DVI is a very large spec. It supports everything from pure VGA over it's analog pins as well as full fledged HDMI (its actually the other way around, HDMI is secretly just DVI). Finding monitors which support all of the simpler modes is an issue, whereas finding monitors which support old school VGA is fairly easy.


>its actually the other way around, HDMI is secretly just DVI

HDMI signalling is actually extension of DVI, it embeds TERC4 data islands containing extra metadata and PCM audio during blanking interval. (yes, I was surprised at beginning but HDMI/DVI also have blanking periods just as VGA)

https://warmcat.com/hardware%20design/hdmi/fpga/2015/10/21/h...


It's a "barely digital" standard.

It doesn't have any error detection or correction. The timing of the signal is still based on CRT TV's.

Really the whole lot should be done away with and replaced with something properly bidirectional, and preferably IP based so it can be routed anywhere.


I think DisplayPort done away with this legacy and uses packetized transmission.


Packets that still have to encode and adhere to strict VGA timings (Hsync/Vsync/blanking), and you arent allowed to send anything useful between the packets unless its a blanking period.

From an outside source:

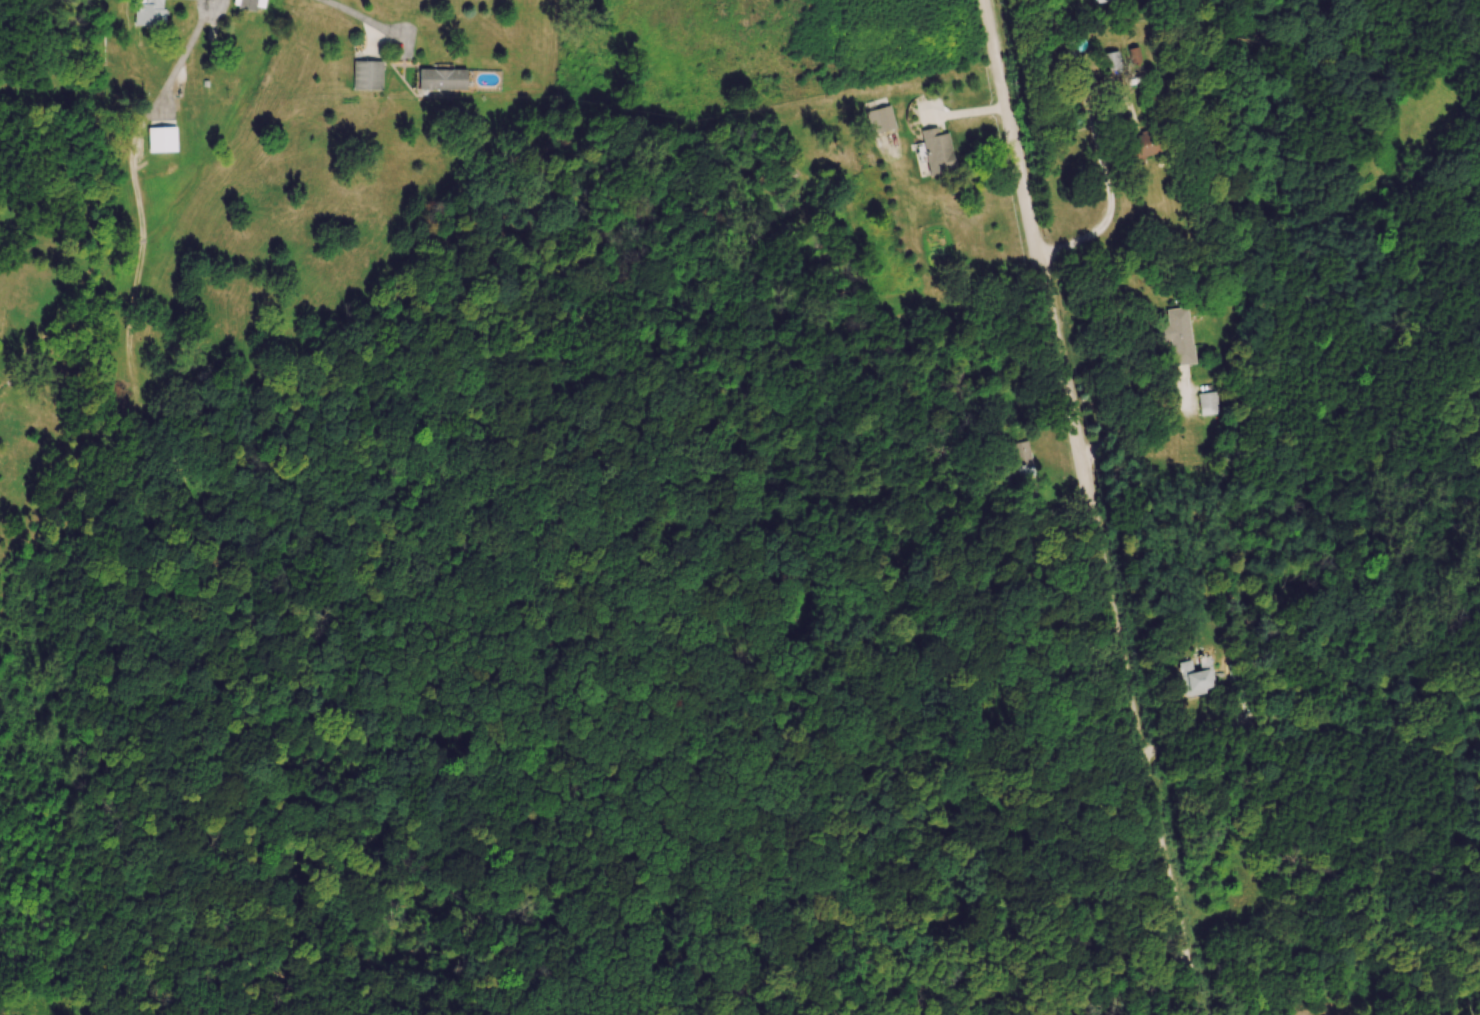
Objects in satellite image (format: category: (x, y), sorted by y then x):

Thank you! I've been looking for something like this for ages. It's extremely difficult to find decent resources on the hdmi/dvi protocol.




Interesting idea. Basic DVI is somewhat VGA with analog signal replaced with TDMS. I think if you limit yourself to only few predefined colors with 8b10b encoding hardwired in shift registers, it's doable. (for signal integrity you can only pick colors that have balanced encoding)

edit: as pointed in other comment, lowest bit clock is 250MHz, which might be a problem, it seems fastest discrete logic chips are topping out at ~150MHz


The TMDS signals are a little too fast to implement in breadboarded logic, but DVI/HDMI are pretty easy to implement on an FPGA, especially if you restrict the colors used.